◆ **EXTRAIT DE PAGE**:
Déroute ivoirienne

J’ai longtemps hésité à écrire cet article. Je n’aime pas faire des critiques.
Et j’ai un peu comme ce syndrome de l’imposteur de l’homme blanc…
Vous savez, l’histoire de la colonisation me rend coupable de donner mon avis sur un pays qui m’accueille aujourd’hui et que l’homme blanc a envahi il y a quelques années de ça.

J’ai la chance qu’en Côte d’Ivoire, le « blanc » soit bien vu et accueilli, que dans tout le pays, ces ivoiriens à qui je croise la route, semble avoir plus de respect pour l’homme blanc que pour leur propre confrère. Je me sens mise en permanence sur un piédestal. Non pas comme en Inde, où en tant que touriste, je n’étais que de l’argent sur pattes. Ici c’est une envie plus grande qui les habite, une jalousie déguisée peut-être ? Je ne pense pas.
L’homme blanc est pris comme un modèle. Un modèle de réussite… Aurions-nous à ce point imposé nos choix en tant que colons ? A chaque conversation, je me sens presque coupable de choses qui se sont passées il y a bien longtemps.

◆ **INFORMATIONS EXTRAITES**:
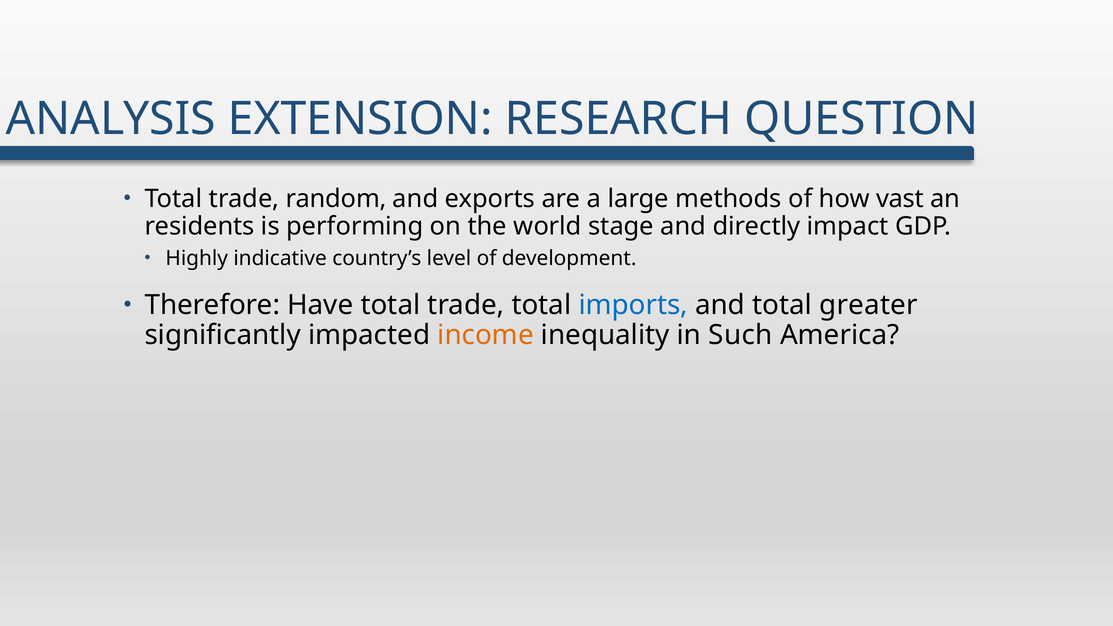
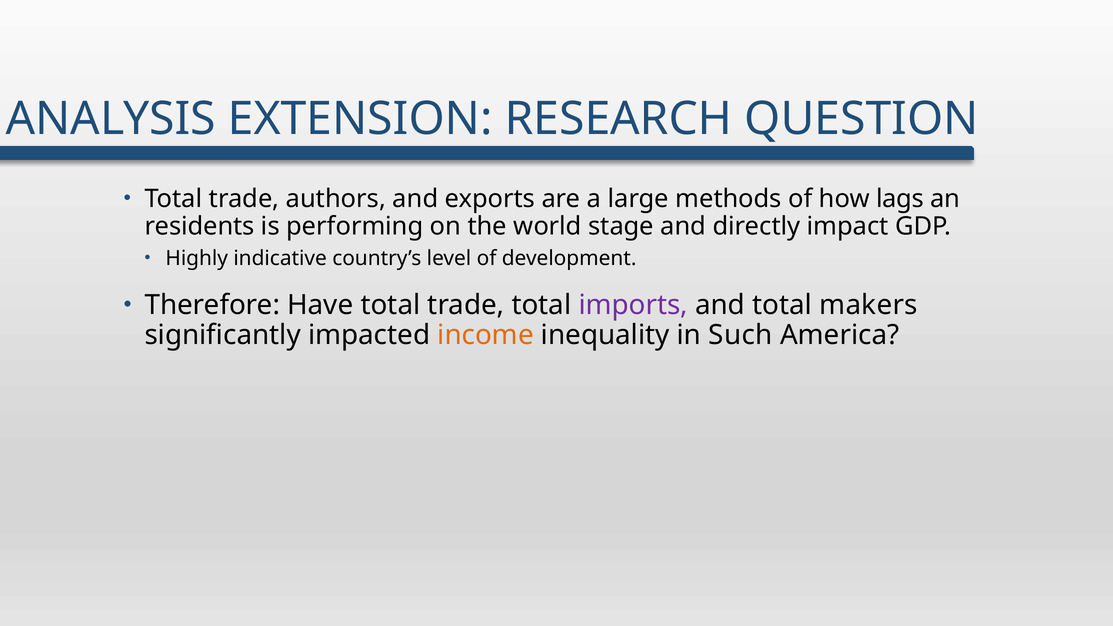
random: random -> authors
vast: vast -> lags
imports colour: blue -> purple
greater: greater -> makers
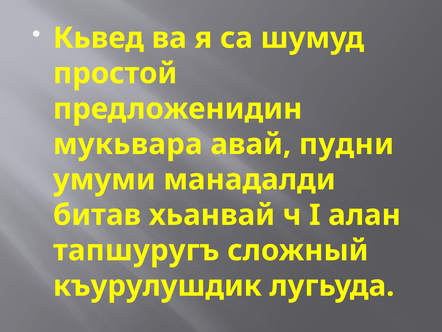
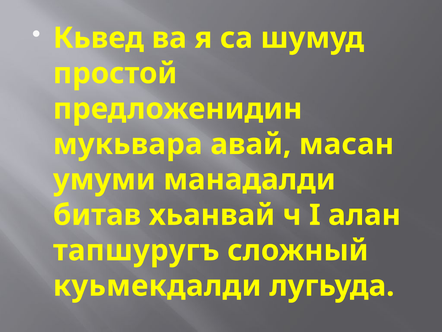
пудни: пудни -> масан
къурулушдик: къурулушдик -> куьмекдалди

◆ **TRAVAIL À FAIRE**:
• a. Dans l'extrait de page, à quel pays la Côte d'Ivoire est-elle comparée au sujet de la manière dont on y traite les touristes ?
• b. Indiquez si chaque affirmation concorde avec l'extrait de page : (i) l'homme blanc y est perçu comme un modèle de réussite ; (ii) l'article a été écrit sans hésitation ; (iii) l'attitude des Ivoiriens s'explique par une jalousie déguisée.
• c. Reprenez l'extrait de page sur la Côte d'Ivoire à la suite de sa dernière phrase.

◆ **RÉPONSES FINALES**:
• a. À l'Inde.

• b.
(i) Oui : « L’homme blanc est pris comme un modèle. Un modèle de réussite… »
(ii) Non : « J’ai longtemps hésité à écrire cet article. »
(iii) Non : « une jalousie déguisée peut-être ? Je ne pense pas. »

• c.
Il y a quelques jours, je suis entrée en pleurs dans un taxi. Les larmes ont coulées sans que je puisse les retenir, ni les arrêter. Je n’ai pas compris ce qui se passait. L’accumulation d’une fatigue récurrente qui ne semble jamais s’en aller. L’absence de force ou de mental pour continuer à négocier une course de quelques mètres. Alors j’ai laissé couler… j’ai donné raison à mon chauffeur de taxi et je me suis résignée à me faire arnaquer, non pas parce que je suis blanche, mais parce que l’argent est loi ici.

Moi qui me suis éloignée de la société de consommation pendant trois années, je me la suis retrouvée en pleine face à échelle décuplée. Obligée de zigzaguer entre les personnes se prenant en selfie dans les supermarchés, qui s’affichent fièrement sur leur mur Facebook, arborant leur nouvelle conquête (si elle est blanche, c’est encore plus la classe, voyons !) ou faisant semblant de conduire un bateau lors de sa seule sortie de la semaine. Dans quel but ? Se montrer, mettre en avant son nouveau statut social et surtout rendre les autres jaloux.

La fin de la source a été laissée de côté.